Türkiye Dışişleri Bakanı Mevlüt Çavuşoğlu, Irak makamlarının “bu tuzağa” düşmemesi gerektiğini söyleyerek, bugün de saldırıdan sorumlu olmadıklarını yineledi. Türkiye, adını vermeden bir terör grubunu saldırıdan sorumlu tuttu. Muhtemelen Kürdistan İşçi Partisi’ne (PKK) atıfta bulunuyordu. İsyancı grup, Türkiye içinde 38 yıldır direniş yürütüyor, ancak güçleri Irak Kürdistanı’nda yoğunlaşıyor, Türkiye şu anda geniş çaplı bir hava ve kara harekatı ile onları hedef alıyor ve bir dizi askeri üs kurmuş durumda.
Saldırı, Ankara’nın Arap ülkeleri ve İsrail ile bağları yeniden kurmayı amaçlayan hedeflerine bir darbe indirdi.Saldırının ardından Arap Birliği açıklamalarda bulundu.
Arap Birliği yaptığı açıklamada, “Uluslararası hukukun açık bir ihlalini ve iyi komşuluk ilkelerinin açık bir ihlalini temsil eden Türkiye’nin Irak egemenliğine yönelik saldırganlığının tamamen reddedildiğini” vurguladı.
Pan-Arap organı, “Ankara, pozisyonlarını yeniden gözden geçirmeli ve bölge ülkeleriyle ilişkilerinde iyi komşuluk ilkesini korumalı ve Arap ülkelerinin topraklarında herhangi bir bahaneyle askeri operasyonlar yapmaktan kaçınmalıdır.”dedi.
Dışişleri Bakanlığı ve çeşitli AB hükümetleri de çoğu kadın ve çocuklardan oluşan turistlerin ölümlerine yönelik yapılan saldırıya yönelik açıklamalarda bulunarak bu saldırıyı kınadılar.
Al-Monitor’e konuşan isimleri açıklanmayan üst düzey Iraklı yetkililer, yapılan ilk soruşturmalarının ardından saldırının bir Türk üssünden kaynaklandığına dair tespitlerde bulunduklarını söyleyip, daha fazla ayrıntı vermediler.

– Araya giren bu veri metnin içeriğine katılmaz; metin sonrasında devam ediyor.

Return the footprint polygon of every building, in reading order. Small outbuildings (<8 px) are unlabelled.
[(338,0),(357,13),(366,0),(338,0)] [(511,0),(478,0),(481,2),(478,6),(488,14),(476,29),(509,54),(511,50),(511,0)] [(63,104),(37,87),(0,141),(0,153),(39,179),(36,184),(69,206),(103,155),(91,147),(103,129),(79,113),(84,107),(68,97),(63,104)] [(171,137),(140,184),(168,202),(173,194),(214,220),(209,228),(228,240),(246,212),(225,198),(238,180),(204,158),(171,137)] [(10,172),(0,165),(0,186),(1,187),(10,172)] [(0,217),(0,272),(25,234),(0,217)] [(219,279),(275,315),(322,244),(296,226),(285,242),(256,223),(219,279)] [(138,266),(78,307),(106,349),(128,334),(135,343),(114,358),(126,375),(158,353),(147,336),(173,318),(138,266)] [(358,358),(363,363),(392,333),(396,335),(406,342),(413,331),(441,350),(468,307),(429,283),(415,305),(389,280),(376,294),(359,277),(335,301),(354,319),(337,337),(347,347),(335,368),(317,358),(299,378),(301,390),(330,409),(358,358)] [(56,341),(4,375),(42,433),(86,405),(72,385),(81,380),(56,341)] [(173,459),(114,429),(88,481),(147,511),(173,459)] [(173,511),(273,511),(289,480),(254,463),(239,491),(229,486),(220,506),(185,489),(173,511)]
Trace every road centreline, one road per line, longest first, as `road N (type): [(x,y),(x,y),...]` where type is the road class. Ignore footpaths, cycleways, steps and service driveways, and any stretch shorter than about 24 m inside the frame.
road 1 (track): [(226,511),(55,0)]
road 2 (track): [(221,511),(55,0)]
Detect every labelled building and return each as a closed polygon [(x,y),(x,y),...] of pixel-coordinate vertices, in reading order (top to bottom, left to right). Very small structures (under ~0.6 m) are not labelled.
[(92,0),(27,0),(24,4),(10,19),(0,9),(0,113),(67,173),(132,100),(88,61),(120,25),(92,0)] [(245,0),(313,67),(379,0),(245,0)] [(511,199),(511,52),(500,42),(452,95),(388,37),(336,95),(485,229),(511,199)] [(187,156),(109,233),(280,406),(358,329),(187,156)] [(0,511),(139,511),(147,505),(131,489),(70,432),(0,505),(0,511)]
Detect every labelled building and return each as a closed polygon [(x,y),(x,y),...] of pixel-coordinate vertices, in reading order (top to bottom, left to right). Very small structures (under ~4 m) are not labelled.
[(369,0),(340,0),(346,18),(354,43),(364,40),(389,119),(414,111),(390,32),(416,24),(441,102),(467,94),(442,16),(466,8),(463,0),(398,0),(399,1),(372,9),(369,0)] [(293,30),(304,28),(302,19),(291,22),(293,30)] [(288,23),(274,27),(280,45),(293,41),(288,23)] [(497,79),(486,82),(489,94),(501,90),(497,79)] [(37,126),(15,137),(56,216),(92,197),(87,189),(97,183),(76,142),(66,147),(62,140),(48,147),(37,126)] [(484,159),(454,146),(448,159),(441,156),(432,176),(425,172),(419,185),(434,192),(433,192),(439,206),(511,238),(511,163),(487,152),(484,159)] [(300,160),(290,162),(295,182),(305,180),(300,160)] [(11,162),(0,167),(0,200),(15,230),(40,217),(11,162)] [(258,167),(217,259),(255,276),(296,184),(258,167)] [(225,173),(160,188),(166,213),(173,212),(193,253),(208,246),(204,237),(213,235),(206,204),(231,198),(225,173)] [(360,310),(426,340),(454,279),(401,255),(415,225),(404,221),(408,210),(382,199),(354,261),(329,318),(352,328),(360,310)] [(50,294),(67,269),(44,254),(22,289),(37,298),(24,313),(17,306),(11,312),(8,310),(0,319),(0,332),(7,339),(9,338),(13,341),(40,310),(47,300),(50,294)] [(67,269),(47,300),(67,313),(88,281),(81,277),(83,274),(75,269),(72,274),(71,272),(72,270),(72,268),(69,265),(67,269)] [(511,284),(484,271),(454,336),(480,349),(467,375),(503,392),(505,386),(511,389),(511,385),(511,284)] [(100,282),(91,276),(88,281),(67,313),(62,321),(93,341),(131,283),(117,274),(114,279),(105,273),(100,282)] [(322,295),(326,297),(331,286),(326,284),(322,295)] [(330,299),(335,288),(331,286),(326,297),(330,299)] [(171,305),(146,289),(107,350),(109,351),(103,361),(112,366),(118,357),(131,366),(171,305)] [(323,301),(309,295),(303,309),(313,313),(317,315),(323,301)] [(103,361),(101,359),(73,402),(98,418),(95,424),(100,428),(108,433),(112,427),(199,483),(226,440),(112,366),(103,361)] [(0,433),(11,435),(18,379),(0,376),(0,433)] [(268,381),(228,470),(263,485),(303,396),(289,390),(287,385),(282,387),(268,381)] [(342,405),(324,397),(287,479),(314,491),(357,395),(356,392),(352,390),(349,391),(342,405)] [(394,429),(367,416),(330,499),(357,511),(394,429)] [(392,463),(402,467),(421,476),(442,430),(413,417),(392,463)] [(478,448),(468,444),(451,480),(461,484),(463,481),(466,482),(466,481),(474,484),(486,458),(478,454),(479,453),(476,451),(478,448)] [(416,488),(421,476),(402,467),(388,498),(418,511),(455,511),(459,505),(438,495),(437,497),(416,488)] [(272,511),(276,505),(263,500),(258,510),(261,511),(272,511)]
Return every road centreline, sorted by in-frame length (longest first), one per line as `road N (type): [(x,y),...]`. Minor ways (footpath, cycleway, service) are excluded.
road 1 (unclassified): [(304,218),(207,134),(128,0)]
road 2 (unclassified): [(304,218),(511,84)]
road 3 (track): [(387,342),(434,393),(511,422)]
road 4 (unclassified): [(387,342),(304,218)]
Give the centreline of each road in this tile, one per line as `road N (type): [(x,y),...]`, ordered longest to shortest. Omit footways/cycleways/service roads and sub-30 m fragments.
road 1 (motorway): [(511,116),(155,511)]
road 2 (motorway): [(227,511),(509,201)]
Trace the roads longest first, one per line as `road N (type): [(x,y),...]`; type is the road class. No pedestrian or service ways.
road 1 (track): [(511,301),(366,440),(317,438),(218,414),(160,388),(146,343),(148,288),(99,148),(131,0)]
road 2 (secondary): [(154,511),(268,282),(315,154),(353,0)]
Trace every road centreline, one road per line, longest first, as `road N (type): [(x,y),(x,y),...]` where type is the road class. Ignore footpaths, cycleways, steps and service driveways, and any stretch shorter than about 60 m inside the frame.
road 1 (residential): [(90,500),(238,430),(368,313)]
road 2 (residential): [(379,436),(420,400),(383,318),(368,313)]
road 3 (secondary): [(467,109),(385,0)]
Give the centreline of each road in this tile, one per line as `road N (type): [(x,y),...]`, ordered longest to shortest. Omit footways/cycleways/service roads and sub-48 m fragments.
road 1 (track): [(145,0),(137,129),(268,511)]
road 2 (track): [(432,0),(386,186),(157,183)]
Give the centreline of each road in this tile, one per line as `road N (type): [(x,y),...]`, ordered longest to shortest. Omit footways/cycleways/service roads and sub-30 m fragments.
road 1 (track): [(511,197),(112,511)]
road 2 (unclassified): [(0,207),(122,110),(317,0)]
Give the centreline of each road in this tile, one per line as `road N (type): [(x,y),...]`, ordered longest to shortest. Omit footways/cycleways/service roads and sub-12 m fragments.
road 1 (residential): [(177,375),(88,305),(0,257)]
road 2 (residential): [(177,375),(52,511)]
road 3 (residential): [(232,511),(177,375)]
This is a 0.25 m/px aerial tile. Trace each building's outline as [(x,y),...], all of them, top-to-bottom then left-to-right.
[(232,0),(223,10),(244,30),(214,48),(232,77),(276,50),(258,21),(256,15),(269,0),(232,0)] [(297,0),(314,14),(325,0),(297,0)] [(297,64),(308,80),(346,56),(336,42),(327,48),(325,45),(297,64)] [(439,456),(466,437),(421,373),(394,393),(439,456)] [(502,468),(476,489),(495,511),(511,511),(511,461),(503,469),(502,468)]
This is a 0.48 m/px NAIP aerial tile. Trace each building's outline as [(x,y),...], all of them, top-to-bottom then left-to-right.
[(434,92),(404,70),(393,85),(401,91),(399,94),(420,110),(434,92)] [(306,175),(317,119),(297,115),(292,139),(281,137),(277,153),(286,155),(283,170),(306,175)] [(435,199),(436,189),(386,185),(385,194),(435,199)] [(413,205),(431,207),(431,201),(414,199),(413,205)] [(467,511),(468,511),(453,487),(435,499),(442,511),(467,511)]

Kürdistan Bölgesel Yönetimi (KBY) tarafından Cuma günü yapılması planlanan bir gezide saldırının gerçekleştiği yeri görmeleri için yabancı gazeteciler davet edildi..
Irak Kürdistan Bölgesi Devlet Başkanı Neçirvan Barzani, öldürülen turistlerin cenazelerini almak için Erbil havaalanında hazır bulundu. Barzani’nin Türkiye Cumhurbaşkanı Recep Tayyip Erdoğan ile çok yakın bağları olduğu biliniyor ve Kürt bölgesinin petrolünü Bağdat’tan bağımsız olarak Türk ihracat terminalleri aracılığıyla ihraç etmesine izin veren 2013 enerji anlaşmasının mimarı Ankara ile KBY arasında dayanışma içinde oldukları biliniyor.
Irak mahkemelerinin KBY’nin uluslararası petrol şirketleriyle yaptığı enerji anlaşmalarını anayasaya aykırı ilan etmesine karşılık Irak Kürdistan’ının saldırı sonrası, Ankara’yı kızdırma pahasına Bağdat’la dayanışma içinde olması Türkiye’nin askeri güçlerini bölgeden çekmelerini istemesiyle siyasi dengelerin değişeceği izlenimini artırıyor.
Mukteda es-Sadr, Irak parlamentosundan çekilmesi, parlamento seçimlerinin yapılmasından yaklaşık dokuz ay sonra hükümet kurma çabalarını daha da karmaşık hale getiren etkili Şii din adamı, Ankara’ya karşı yürütülen kampanyaya öncülük ediyor ve bu da Sadr’ın iç siyaseti, amaçları için kullanmak adına bir fırsat gibi görünüyor.
Iraklı tatilcilerin öldürülmesi, Irak kamuoyunu Türkiye’nin yıllardır Kuzey Irak’ı işgal ettiği gerçeğine yeniden odakladı. Suriye, Türkiye ve Irak’ta uzun süre kalan, Princeton Üniversitesi’nde doktora öğrencisi ve Levant uzmanı Elizabeth Tsurkov, Türk konsoloslukları ve Bağdat’taki büyükelçilik önündeki protestolar ve Türk mallarını boykot çağrıları bu öfkenin bir göstergesidir” dedi ve şöyle devam etti.
“İlginç olan, bu öfkenin sivil toplum aktivistlerini, solcuları, Sadr ve rakiplerinin yandaşlarını ve İran yanlısı milisleri birleştirmesidir. Sadr, Irak’a sadece İranlılar ve Amerikalılara değil, tüm dış müdahalelere karşı olduğunu göstererek milliyetçi itibarını parlatabilir” dedi.